Assuming that returns follow a Brownian motion:
$r_i(t+dt) = \alpha_i dt + \sigma_i dz_i$
with:
$E(r_i) = \alpha_i dt \quad ;\quad E(r_i^2)=var(r_i)=\sigma_i^2dt \quad ;\quad cov(r_i,r_j) = \sigma_{ij}dt$
Then canceling out terms of second and higher order:
$dW \approx [W(t) \sum w_i \alpha_i - C(t)]dt+W(t) \sum w_i \sigma_i dz_i$

Using Bellman equation, we can restate the problem:
$J(W,X,t) = max \; E_t\left\{\int_t^{t+dt} U[C(s),s]ds + J[W(t+dt),X(t+dt),t+dt]\right\}$
subject to the wealth constraint previously stated.

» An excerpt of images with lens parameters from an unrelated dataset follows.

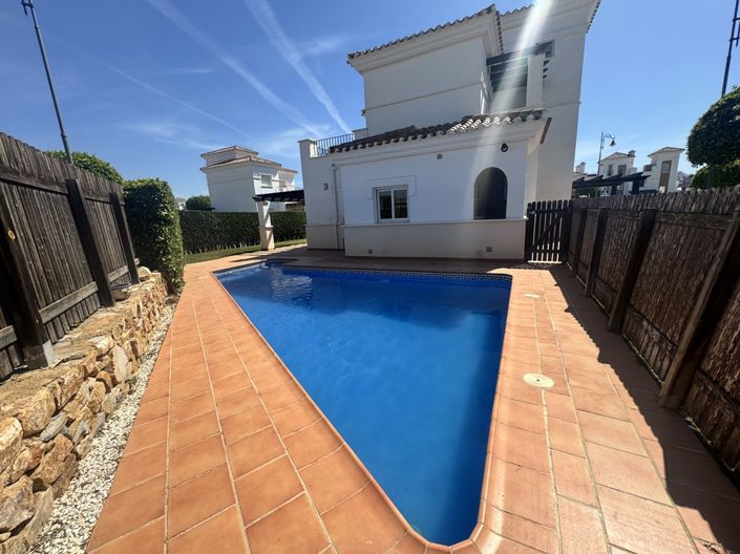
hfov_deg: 102.1
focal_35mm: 14
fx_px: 299
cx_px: 370
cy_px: 277
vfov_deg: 85.6
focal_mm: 2.22
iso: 50
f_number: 2.2
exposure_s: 1/2028
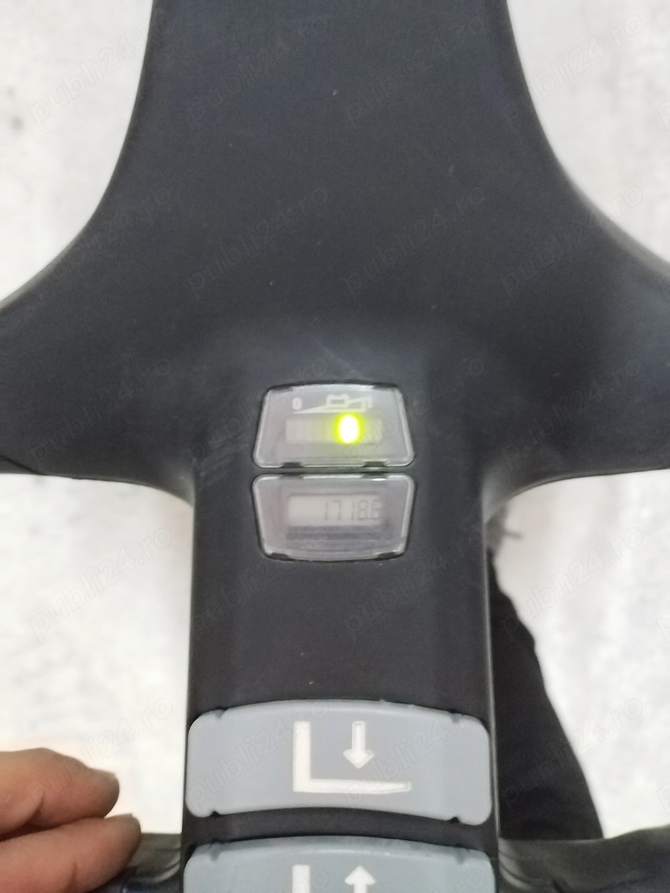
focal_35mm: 26
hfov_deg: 53.0
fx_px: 671
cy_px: 446
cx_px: 335
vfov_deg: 67.3
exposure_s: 1/11.1
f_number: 1.8
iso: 5545
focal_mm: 6.24
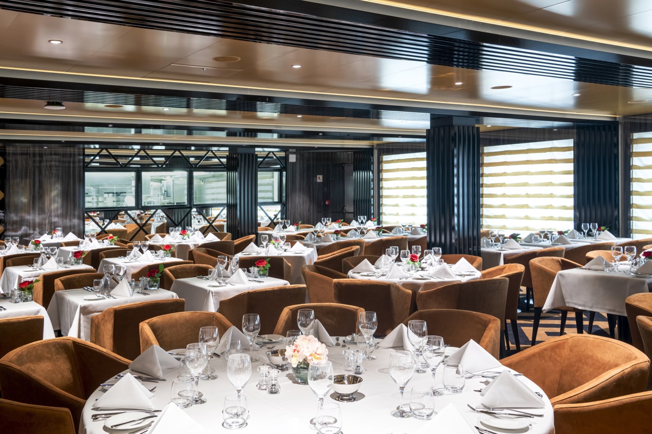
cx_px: 326
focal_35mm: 36
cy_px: 217
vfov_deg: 36.9
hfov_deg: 53.1
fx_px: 652
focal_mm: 36
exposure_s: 1/2
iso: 200
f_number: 11
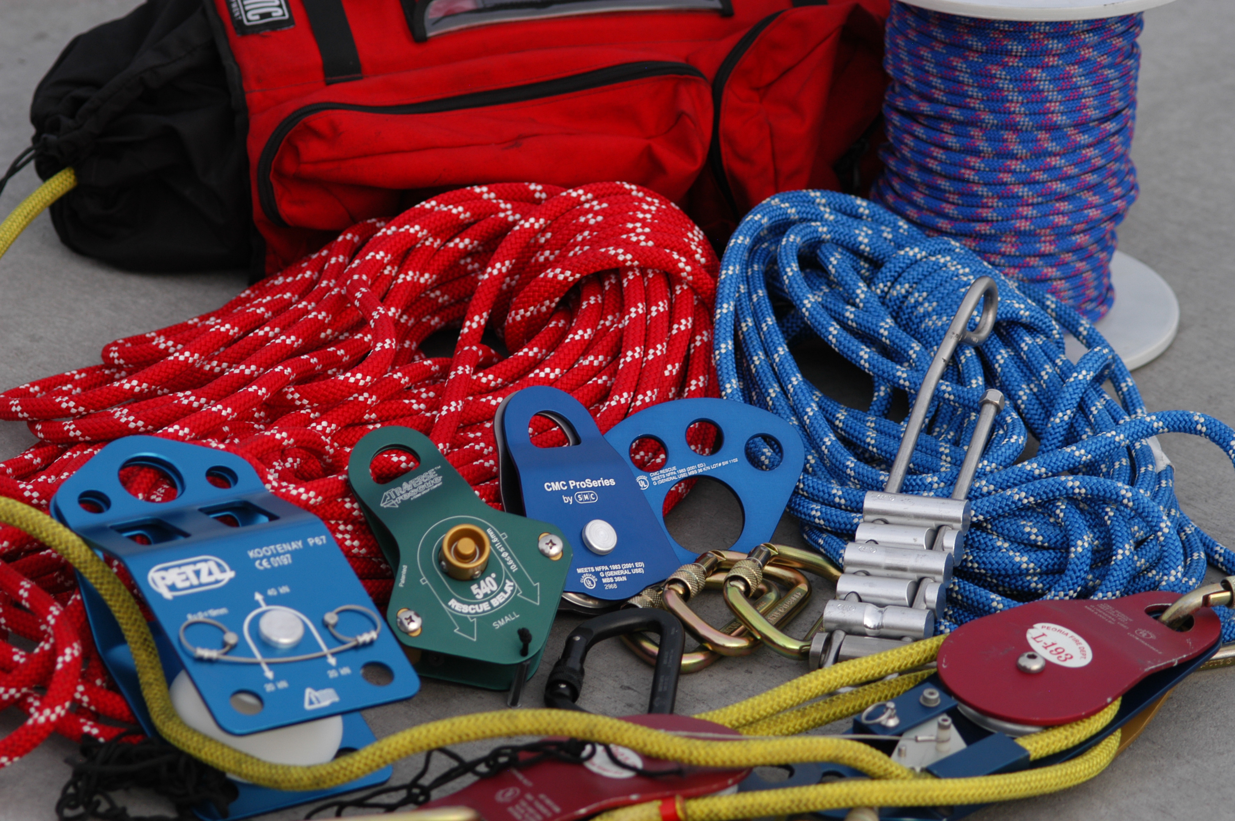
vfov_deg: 8.7
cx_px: 618
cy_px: 410
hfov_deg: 13.1
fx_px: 5398
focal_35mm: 158
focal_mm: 105
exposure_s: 1/250
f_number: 4
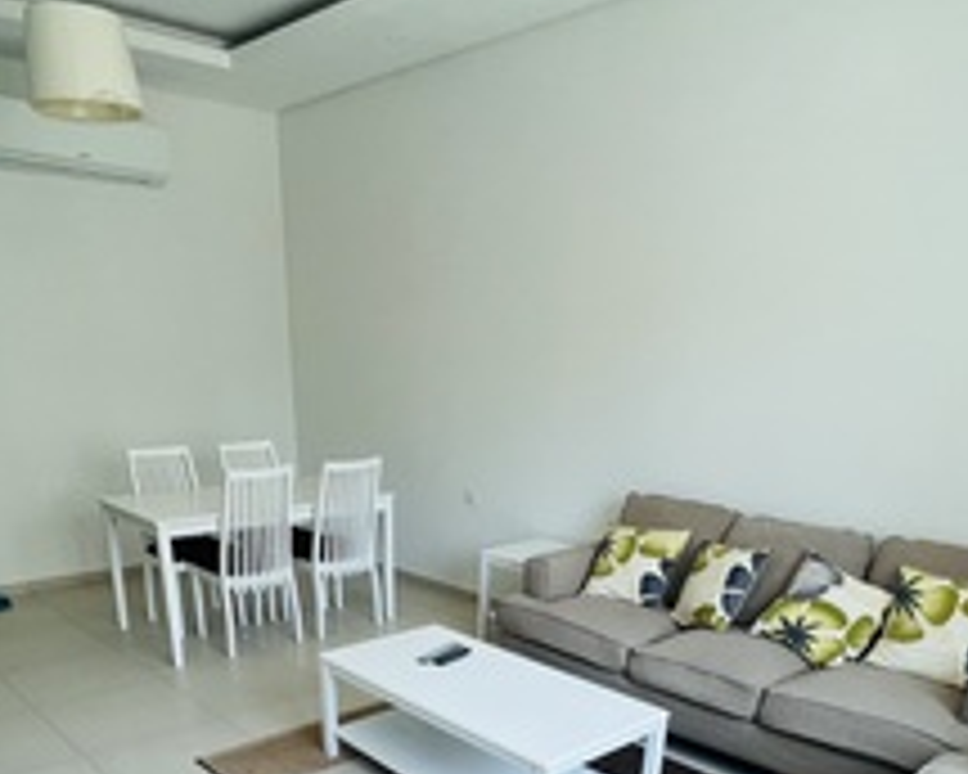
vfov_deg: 46.4
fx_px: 774
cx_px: 448
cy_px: 736
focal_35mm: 27
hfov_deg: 64.0
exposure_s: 1/99
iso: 200
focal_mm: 1.57
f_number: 1.8
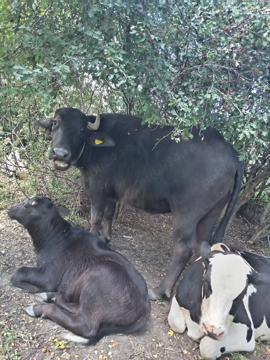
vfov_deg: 65.3
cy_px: 180
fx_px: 281
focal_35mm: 27
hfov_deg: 51.3
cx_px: 135
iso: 2366
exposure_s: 1/100
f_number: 1.8
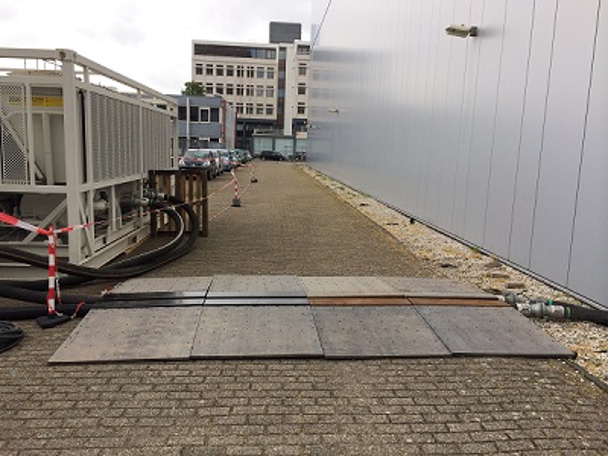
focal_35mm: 30
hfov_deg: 60.0
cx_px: 304
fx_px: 527
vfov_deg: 46.8
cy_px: 228
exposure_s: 1/1414
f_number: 2.2
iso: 40
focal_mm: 4.12
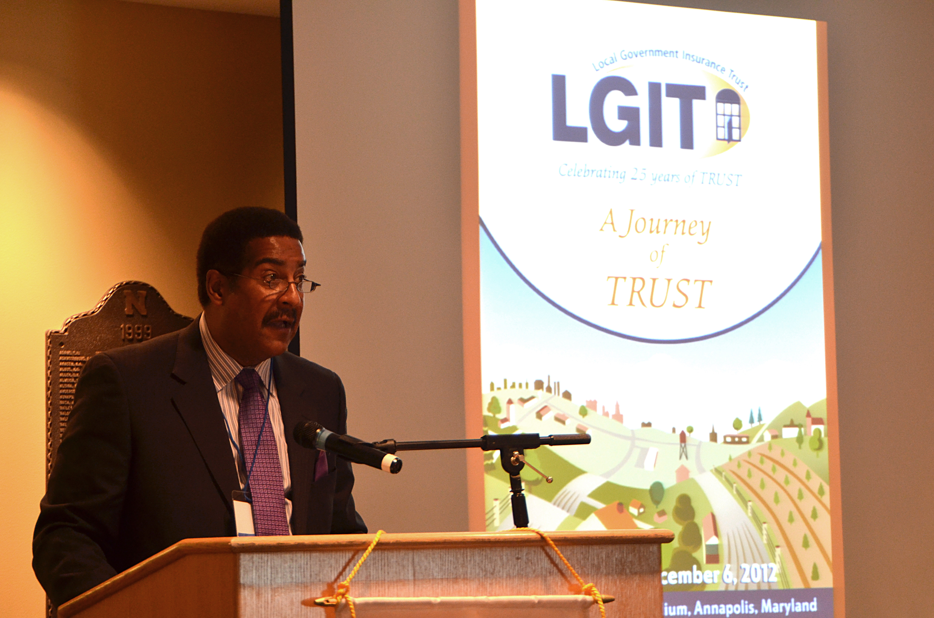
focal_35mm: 123
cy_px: 309
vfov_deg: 11.1
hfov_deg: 16.7
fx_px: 3185
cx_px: 467
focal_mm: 82
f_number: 5.3
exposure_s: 1/40
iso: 800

Using Ito's lemma we can rewrite:
$dJ = J[W(t+dt),X(t+dt),t+dt]-J[W(t),X(t),t+dt]= J_t dt + J_W dW + J_X dX + \frac{1}{2}J_{XX} dX^2 + \frac{1}{2}J_{WW} dW^2 + J_{WX} dX dW$
and the expected value:
$E_t J[W(t+dt),X(t+dt),t+dt]=J[W(t),X(t),t]+J_t dt + J_W E[dW]+ J_X E(dX) + \frac{1}{2} J_{XX} var(dX)+\frac{1}{2} J_{WW} var[dW] + J_{WX} cov(dX,dW)$
After some algebra
, we have the following objective function:
$max \left\{ U(C,t) + J_t + J_W W [\sum_{i=1}^n w_i(\alpha_i-r_f)+r_f] - J_WC + \frac{W^2}{2} J_{WW}\sum_{i=1}^n\sum_{j=1}^n w_i w_j \sigma_{ij} + J_X \mu + \frac{1}{2}J_{XX} s^2 + J_{WX} W \sum_{i=1}^n w_i \sigma_{iX} \right\}$
where $r_f$ is the risk-free return.
First order conditions are:
$J_W(\alpha_i-r_f)+J_{WW}W \sum_{j=1}^n w^*_j \sigma_{ij} + J_{WX} \sigma_{iX}=0 \quad i=1,2,\ldots,n$
In matrix form, we have:
$(\alpha - r_f {\mathbf 1}) = \frac{-J_{WW}}{J_W} \Omega w^* W + \frac{-J_{WX}}{J_W} cov_{rX}$
where $\alpha$ is the vector of expected returns, $\Omega$ the covariance matrix of returns, ${\mathbf 1}$ a unity vector $cov_{rX}$ the covariance between returns and the state variable. The optimal weights are:
${\mathbf w^*} = \frac{-J_W}{J_{WW} W}\Omega^{-1}(\alpha - r_f {\mathbf 1}) - \frac{J_{WX}}{J_{WW}W}\Omega^{-1} cov_{rX}$
Notice that the intertemporal model provides the same weights of the CAPM. Expected returns can be expressed as follows:
$\alpha_i = r_f + \beta_{im} (\alpha_m - r_f) + \beta_{ih}(\alpha_h - r_f)$
where m is the market portfolio and h a portfolio to hedge the state variable.